I ran back into my room and slammed the door.
Thomas’s footsteps were heavy and quick behind me, and without a chair to bolster beneath the doorknob and the dresser on the other side of the room, I scrambled to find a solution. I pulled my phone from the back of my pants and yanked the metal curtain rod off the wall just as he barreled through the door.
“Get away from me!” I shouted, ramming him in the chest with the spherical finial on the end.
He stumbled back, but then kept coming. “Give him his medical bag you little bitch,” he ground out.
“It’s in his bedroom!” I told him. It was a lie. I didn’t know where it was or if he even had one, anyway.
“You’re lying—”
I hit him with the rod again, but it was like he couldn’t feel it, each blow only knocking him off balance for a millionth of a second before he was lunging at me again.
I hit him again, desperate to hurt him enough to get by. I rammed him with the rod again and grabbed the lamp off the side table and threw it at him. Thomas stumbled back, onto my bed and I ran past him. Then I felt it, something hard slammed into the back of my head and I fell to the ground. Everything swirled. Everything ached.
I could barely see Thomas in front of me as he turned me over. His hot breath pressed against my face and his mouth was wide and as he shouted, but I couldn’t make out the words. My head lulled back, and I almost lost consciousness when my body burned, so intense I thought I might implode. His hands were around my throat, and I gasped for air. I was choking—he was choking me. His grip was ironclad, crunching windpipe. He was killing me.

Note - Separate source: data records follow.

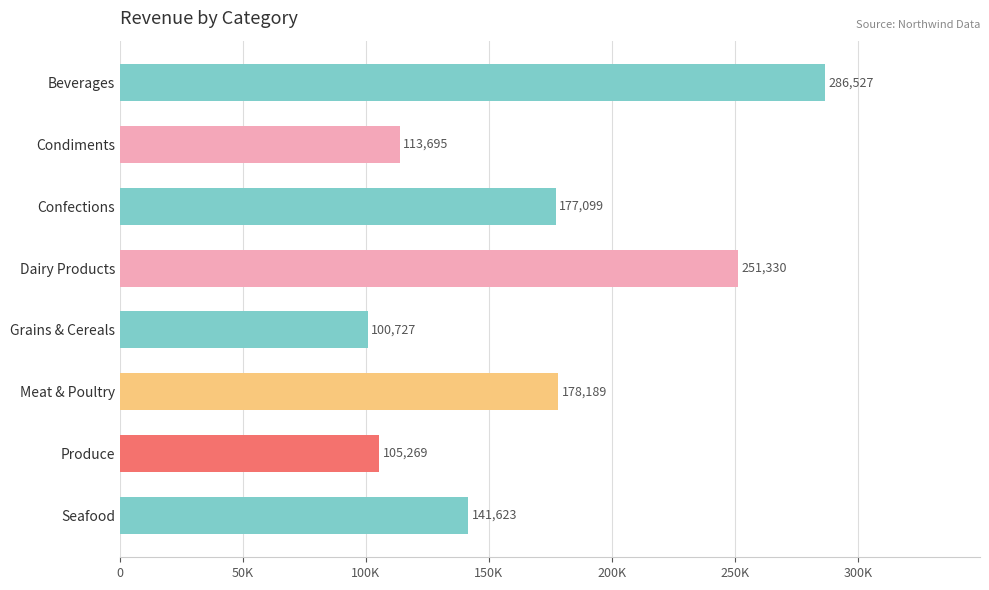

Does the chart contain any negative values?

No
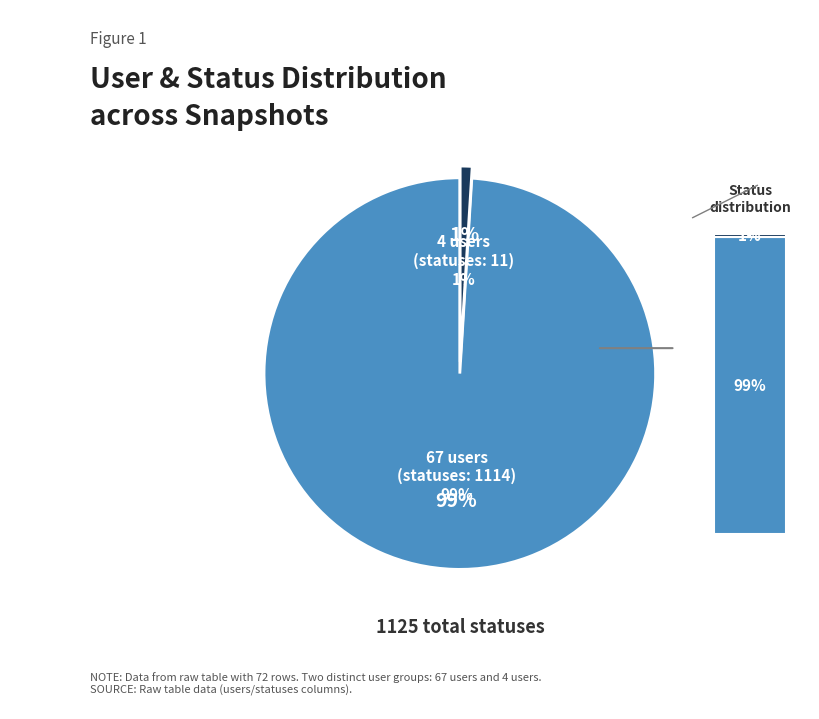

What percentage is the 67 users slice, to the nearest percent?

99%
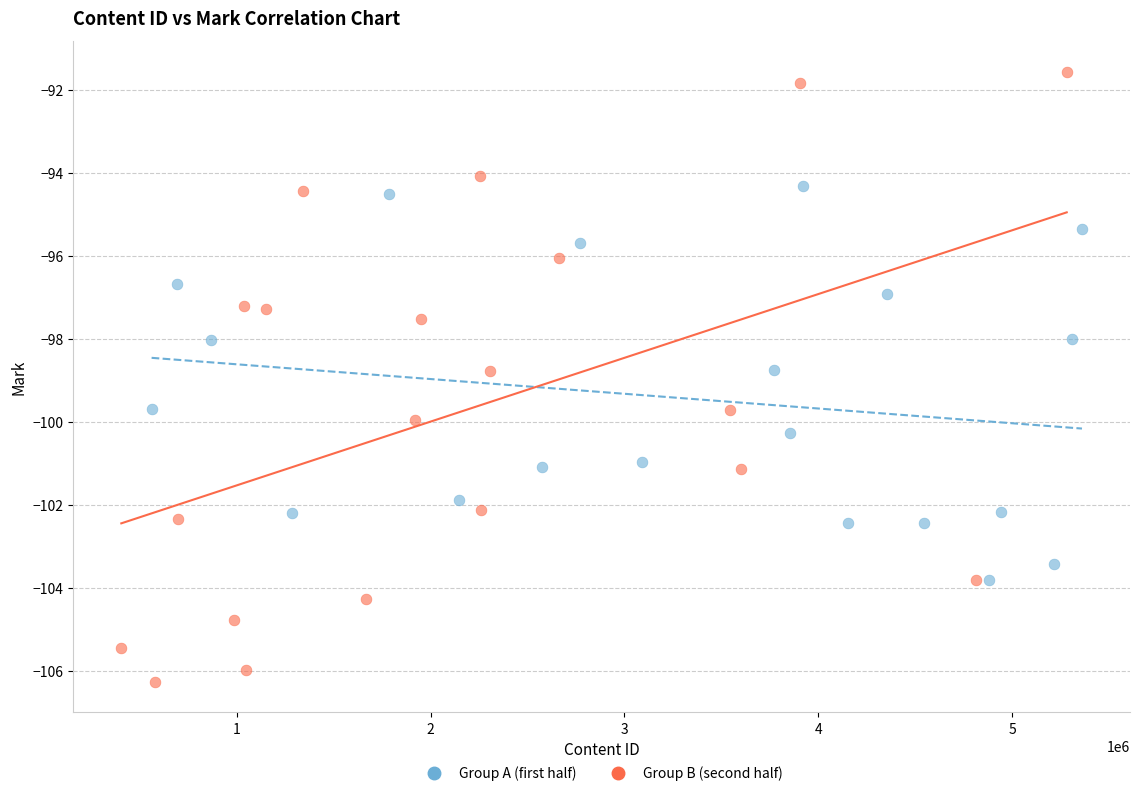

Which series reaches the maximum Y coordinate?

Group B (second half)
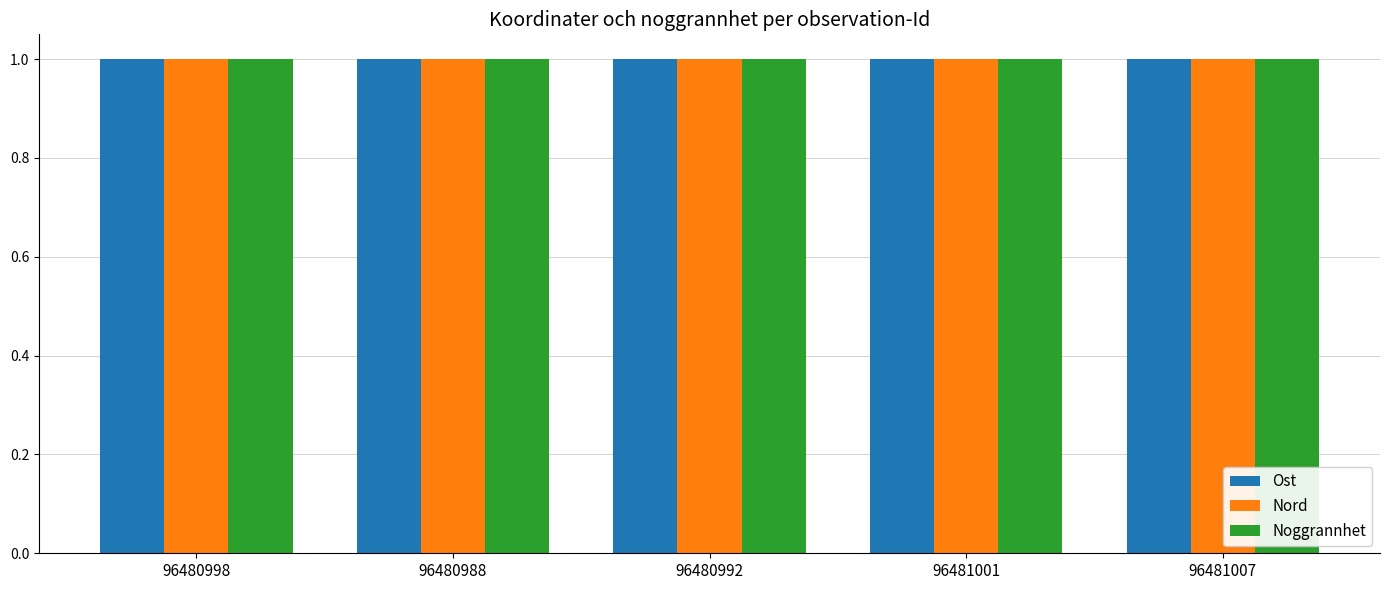

At how many categories does at least one series exceed 0?

5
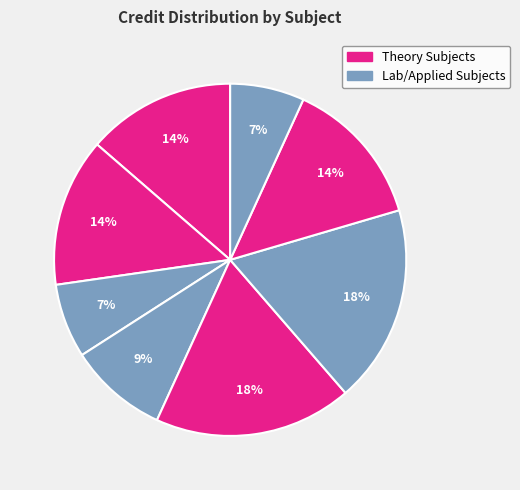

How many slices are in this pie chart?

8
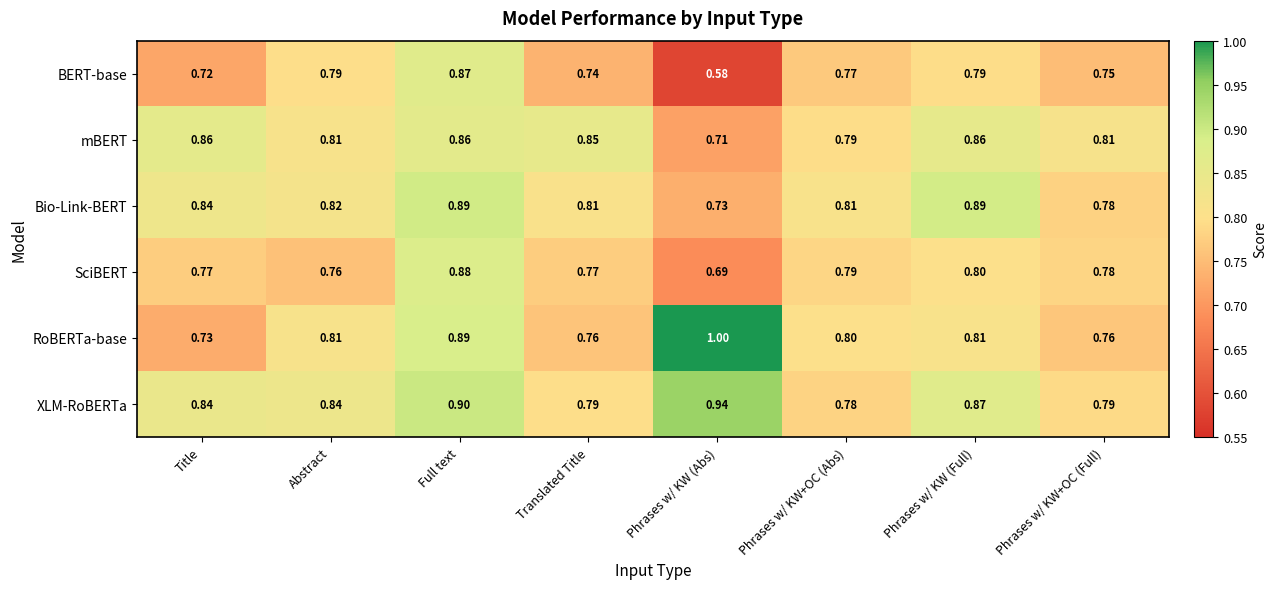

List the series in order of their peak value, lowest first.

mBERT, BERT-base, SciBERT, Bio-Link-BERT, XLM-RoBERTa, RoBERTa-base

I tried to kick against him; I tried to fight back. The heat was alive inside of me and as he smashed my head on the hardwood floor, any final grasp I had on uncertainty slipped away, and I let the intensity subdued inside me go. I had not gone through three years of therapy to come back and die in this godforsak
en house.
Rage coiled through me, and I lunged for Thomas’ throat, every muscles in my body coursing with strength. I clutched his neck in my hands, barely able to stop myself. I was a forge of red-hot hatred, and tears stung my eyes. Fire burned in the tips of my fingers, and my body shook with a fury unlike any I’d ever felt. “Screw . . . you,” I choked out, half in shock as I felt the power inside me surge stronger.
Thomas let go of my neck and hit at my hands as I squeezed tighter. The fire inside me stirred, alive and blossoming in the depths of me, and I felt it leave my body with a final squeeze before Thomas’s eyes widened and bulged. His face reddened and his tongue fell from his mouth as he let out a final, silent scream.

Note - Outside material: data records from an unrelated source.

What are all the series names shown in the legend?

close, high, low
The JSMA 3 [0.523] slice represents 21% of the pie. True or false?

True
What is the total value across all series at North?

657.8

As he gurgled his last breath, I shut my eyes, muscles deflated and every ounce of energy spent as the last of the fire flowed from my fingers. Then, I curled into a ball and cried.
#
I peeled my eyes open to the brightness of day and stared up at the taupe ceiling. My head was pounding but my body felt . . . lighter. The heaviness was gone, so was the heat.

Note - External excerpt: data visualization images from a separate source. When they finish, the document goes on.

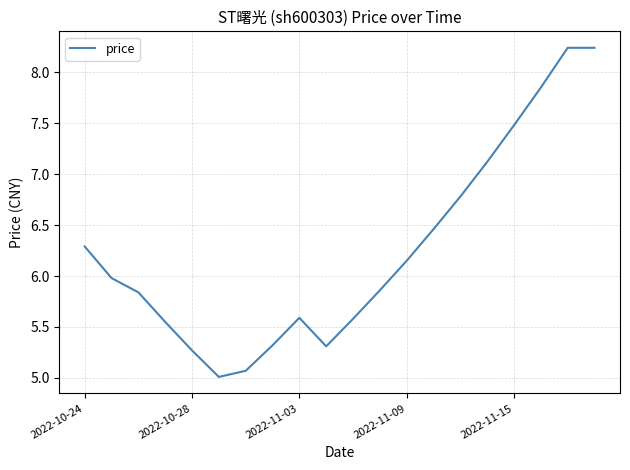

What is the minimum value shown in the chart?

5.0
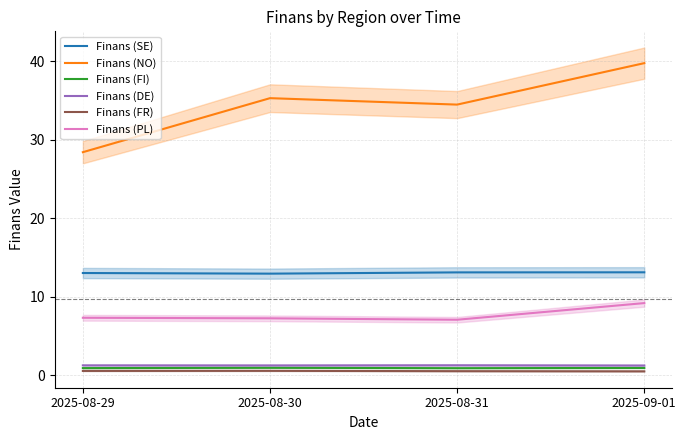

True or false: Finans (SE) and Finans (NO) cross at least once.

False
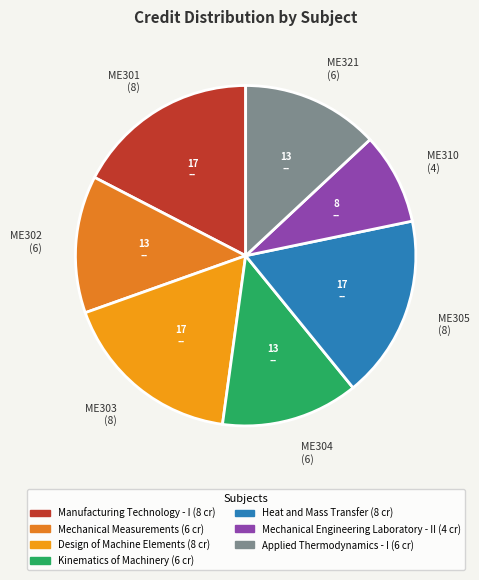

Is there any slice that represents more than half of the pie?

No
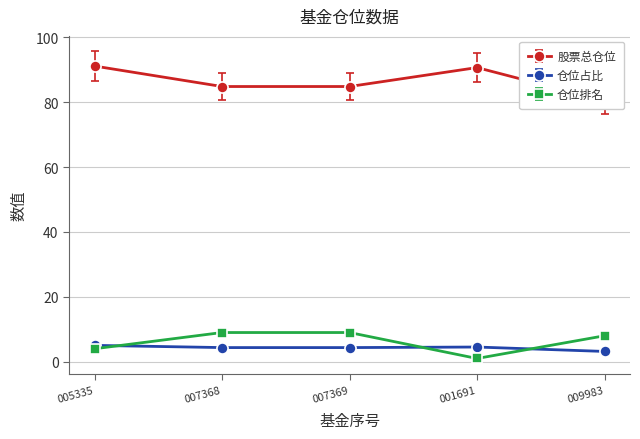

How many values in the 仓位排名 series are below 7?

2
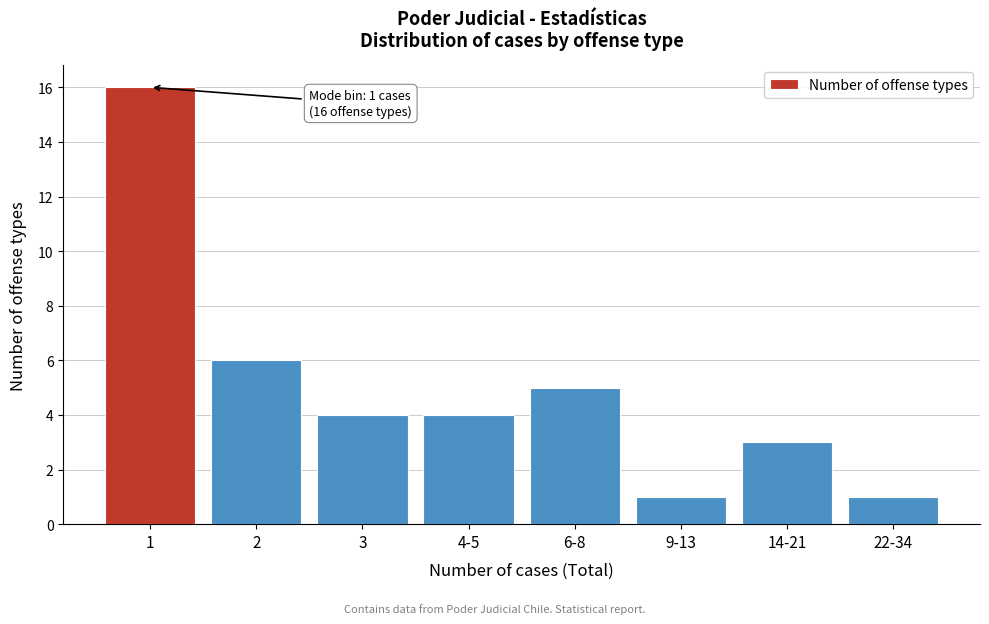

Reading right to left, what are all the values shown in this chart?

1	3	1	5	4	4	6	16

Jolting upright, I saw the dead man wilted beside me. Thomas’ eyes were still open, his mouth was agape. There were burn marks the shape of fingers around his neck, and I clasped my hands over my mouth and scurried backward until I was against the wall.
He was dead.
I killed him. I’d never killed anyone before, and even if he would’ve killed me, I had ended a human life. It was lunacy—impossible.
I killed him, and my fingerprints seared around his neck to prove it.
I stared down at my hands. They were just hands with fingers, like they’d always been, and they were unscathed. But I remembered the feel of his flesh in my grasp, his skin melting against my touch.
I glanced from the burns on his neck, remembering the fire that burned within me, and turned to the side and retched.